▸ **Instructions for the task**
Give back the full listing, character for character, with no pictures.

▸ **Supplied records**
*** Begin section ***

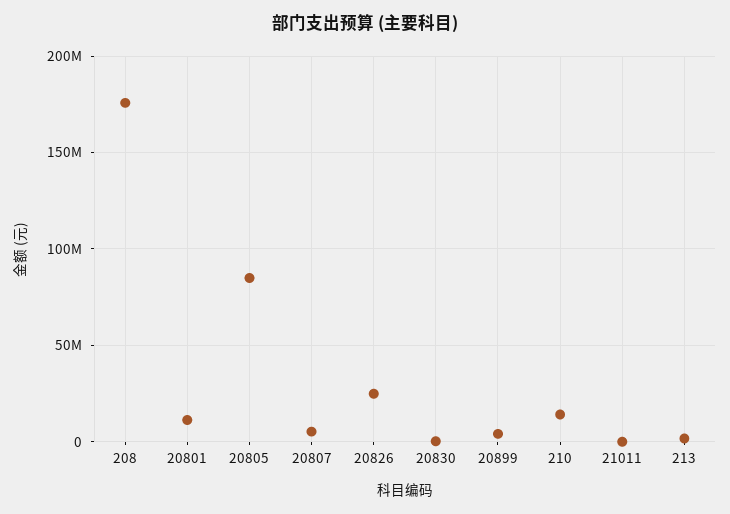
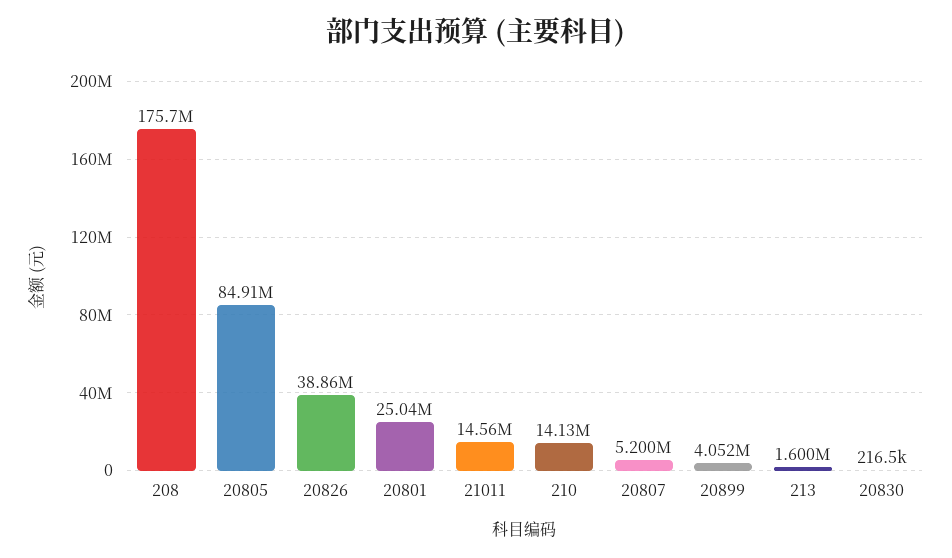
  {
    "208": 175700000,
-   "20801": 10000000,
+   "20801": 25040000,
    "20805": 84910000,
    "20807": 5200000,
-   "20826": 25000000,
+   "20826": 38860000,
    "20830": 216500,
    "20899": 4052000,
    "210": 14130000,
-   "21011": 0,
+   "21011": 14560000,
    "213": 1600000
  }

*** End section ***

▸ **Your solution**
  {
    "208": 175700000,
-   "20801": 10000000,
+   "20801": 25040000,
    "20805": 84910000,
    "20807": 5200000,
-   "20826": 25000000,
+   "20826": 38860000,
    "20830": 216500,
    "20899": 4052000,
    "210": 14130000,
-   "21011": 0,
+   "21011": 14560000,
    "213": 1600000
  }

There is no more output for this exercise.